国は、ALPSで除去できないトリチウムの年間放出量は、海外の多くの原子力関連施設より低水準と伝えています。経済産業省のサイトでは、処理後のトリチウムの年間放出量は22兆ベクレル未満の予定と記載。韓国の古里原発は約49兆ベクレル、中国の陽江原発は約112兆ベクレルと記している(2021年のデータ)。

これらデータから、各国から反対される筋合いはないと思いますが、特に中国は、台湾有事や半導体規制などの絡みもあり、日本に対して怨念があるのかも。因縁をつけて報復処置として、海産物の輸入停止などけん制しているとしか考えられません。ただネット上で見かけた、以下の指摘に対しては、理解できる面もあります。

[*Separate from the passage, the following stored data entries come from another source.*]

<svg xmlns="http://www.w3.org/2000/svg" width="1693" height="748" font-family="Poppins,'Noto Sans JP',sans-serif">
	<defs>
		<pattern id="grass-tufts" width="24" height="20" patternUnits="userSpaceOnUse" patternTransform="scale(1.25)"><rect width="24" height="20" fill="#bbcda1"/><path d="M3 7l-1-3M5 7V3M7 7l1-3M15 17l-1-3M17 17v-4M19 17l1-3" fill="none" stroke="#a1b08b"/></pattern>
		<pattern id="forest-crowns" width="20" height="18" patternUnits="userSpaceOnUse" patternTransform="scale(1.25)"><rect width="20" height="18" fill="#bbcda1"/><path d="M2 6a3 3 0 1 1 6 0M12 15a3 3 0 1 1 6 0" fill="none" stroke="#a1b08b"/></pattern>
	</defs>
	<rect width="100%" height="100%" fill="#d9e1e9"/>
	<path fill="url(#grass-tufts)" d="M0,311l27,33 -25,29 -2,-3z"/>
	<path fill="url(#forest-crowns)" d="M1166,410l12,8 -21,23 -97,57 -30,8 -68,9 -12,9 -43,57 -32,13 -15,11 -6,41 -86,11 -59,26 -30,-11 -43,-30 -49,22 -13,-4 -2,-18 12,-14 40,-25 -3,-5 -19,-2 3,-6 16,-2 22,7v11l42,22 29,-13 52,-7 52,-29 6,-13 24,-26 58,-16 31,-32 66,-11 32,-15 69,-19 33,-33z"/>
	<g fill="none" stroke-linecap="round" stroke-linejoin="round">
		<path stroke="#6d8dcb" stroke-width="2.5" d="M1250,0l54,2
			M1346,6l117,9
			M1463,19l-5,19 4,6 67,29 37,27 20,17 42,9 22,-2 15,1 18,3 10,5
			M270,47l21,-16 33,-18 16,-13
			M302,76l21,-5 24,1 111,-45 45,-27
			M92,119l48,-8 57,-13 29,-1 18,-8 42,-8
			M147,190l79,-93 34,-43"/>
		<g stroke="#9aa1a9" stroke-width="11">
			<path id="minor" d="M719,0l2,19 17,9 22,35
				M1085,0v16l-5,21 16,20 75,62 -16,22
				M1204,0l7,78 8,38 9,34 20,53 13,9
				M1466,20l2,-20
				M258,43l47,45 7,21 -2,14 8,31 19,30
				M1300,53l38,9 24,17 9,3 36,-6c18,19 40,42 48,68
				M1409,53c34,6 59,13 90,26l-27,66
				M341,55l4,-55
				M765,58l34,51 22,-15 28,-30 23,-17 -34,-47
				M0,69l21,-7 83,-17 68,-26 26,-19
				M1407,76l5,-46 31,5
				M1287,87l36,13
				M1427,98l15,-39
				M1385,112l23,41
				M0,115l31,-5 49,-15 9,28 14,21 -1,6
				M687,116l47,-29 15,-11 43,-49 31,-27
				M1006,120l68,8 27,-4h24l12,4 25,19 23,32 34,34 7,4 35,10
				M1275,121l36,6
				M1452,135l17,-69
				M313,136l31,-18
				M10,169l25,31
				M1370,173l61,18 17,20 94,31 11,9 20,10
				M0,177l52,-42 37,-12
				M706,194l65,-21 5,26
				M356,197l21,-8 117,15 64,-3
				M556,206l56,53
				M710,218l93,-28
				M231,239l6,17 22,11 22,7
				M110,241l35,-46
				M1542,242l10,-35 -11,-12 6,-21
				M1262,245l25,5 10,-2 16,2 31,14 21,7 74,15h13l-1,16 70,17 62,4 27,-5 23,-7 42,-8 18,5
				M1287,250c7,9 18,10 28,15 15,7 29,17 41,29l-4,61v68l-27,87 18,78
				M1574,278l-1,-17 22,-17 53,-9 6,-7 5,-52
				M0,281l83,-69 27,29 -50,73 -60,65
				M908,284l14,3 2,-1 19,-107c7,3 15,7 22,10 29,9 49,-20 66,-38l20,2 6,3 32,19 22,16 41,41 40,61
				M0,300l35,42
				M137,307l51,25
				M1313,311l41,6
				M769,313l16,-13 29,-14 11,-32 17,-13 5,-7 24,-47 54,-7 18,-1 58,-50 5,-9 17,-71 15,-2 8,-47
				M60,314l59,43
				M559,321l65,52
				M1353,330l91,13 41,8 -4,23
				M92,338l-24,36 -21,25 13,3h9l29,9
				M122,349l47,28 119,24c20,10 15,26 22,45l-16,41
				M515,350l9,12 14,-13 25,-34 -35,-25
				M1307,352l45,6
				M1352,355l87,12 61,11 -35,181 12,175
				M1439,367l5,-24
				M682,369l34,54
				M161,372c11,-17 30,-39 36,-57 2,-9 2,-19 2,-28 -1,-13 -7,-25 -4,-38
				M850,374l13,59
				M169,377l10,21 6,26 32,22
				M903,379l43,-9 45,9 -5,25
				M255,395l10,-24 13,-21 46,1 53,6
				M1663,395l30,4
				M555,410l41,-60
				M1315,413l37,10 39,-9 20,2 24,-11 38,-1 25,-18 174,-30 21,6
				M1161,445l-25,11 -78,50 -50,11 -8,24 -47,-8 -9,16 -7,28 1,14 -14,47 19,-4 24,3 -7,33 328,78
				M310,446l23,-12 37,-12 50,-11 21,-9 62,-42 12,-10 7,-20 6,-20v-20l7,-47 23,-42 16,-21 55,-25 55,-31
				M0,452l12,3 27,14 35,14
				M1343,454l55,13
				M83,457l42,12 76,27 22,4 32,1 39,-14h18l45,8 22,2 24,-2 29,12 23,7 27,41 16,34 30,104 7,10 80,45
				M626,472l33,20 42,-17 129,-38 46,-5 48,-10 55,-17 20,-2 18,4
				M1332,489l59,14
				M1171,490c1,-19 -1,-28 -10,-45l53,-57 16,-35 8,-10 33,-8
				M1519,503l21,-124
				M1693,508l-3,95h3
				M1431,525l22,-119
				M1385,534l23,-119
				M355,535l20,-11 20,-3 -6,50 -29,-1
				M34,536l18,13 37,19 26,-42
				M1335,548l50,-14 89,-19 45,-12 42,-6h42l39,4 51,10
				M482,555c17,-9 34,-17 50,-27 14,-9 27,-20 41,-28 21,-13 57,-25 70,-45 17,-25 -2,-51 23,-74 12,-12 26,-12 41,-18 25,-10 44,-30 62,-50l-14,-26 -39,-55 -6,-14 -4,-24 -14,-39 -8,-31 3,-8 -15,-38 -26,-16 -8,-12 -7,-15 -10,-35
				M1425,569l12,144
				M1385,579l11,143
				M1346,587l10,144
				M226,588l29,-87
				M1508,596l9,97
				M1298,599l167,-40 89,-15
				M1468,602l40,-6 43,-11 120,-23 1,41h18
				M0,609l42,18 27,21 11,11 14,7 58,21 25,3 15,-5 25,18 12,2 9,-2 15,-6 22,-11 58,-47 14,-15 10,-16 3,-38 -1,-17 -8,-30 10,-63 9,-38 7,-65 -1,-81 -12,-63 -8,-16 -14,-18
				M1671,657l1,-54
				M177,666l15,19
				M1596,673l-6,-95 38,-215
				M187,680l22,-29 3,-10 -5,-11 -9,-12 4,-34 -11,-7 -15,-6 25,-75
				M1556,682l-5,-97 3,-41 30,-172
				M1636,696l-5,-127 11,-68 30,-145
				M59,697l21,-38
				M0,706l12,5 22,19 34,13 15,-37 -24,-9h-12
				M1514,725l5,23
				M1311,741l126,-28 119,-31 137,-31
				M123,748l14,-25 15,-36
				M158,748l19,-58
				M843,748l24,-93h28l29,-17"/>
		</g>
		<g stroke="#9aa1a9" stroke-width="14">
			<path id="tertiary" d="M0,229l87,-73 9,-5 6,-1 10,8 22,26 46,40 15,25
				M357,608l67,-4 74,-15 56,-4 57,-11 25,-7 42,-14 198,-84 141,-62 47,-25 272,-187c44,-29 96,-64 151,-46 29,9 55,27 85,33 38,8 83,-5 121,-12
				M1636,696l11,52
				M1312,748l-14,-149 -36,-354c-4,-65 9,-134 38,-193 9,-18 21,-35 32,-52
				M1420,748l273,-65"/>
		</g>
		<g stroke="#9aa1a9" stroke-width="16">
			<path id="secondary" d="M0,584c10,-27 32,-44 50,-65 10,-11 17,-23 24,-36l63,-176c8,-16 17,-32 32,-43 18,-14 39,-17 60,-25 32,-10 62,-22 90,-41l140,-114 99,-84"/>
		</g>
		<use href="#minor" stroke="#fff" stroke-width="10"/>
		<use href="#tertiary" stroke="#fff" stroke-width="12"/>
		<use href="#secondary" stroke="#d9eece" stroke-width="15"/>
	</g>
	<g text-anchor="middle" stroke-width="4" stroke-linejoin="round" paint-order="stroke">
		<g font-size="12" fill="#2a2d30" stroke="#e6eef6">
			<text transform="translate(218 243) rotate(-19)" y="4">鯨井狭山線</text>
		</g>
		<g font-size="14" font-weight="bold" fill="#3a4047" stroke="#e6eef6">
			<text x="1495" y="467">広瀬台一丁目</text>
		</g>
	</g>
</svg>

*排出される処理水が、通常の稼働下で排出される冷却水とは質が異なる。
*国内外の反対にもかかわらず、近隣諸国や国際社会と十分な協議もなく、一方的に処分を決定した事。

過去の事例から、共同通信のスクープの一件からも、国や東京電力は真実をどこまで語っているのか、隠し事はないのか、本当に信じていいのか、個人的には懐疑的な念は拭いきれません。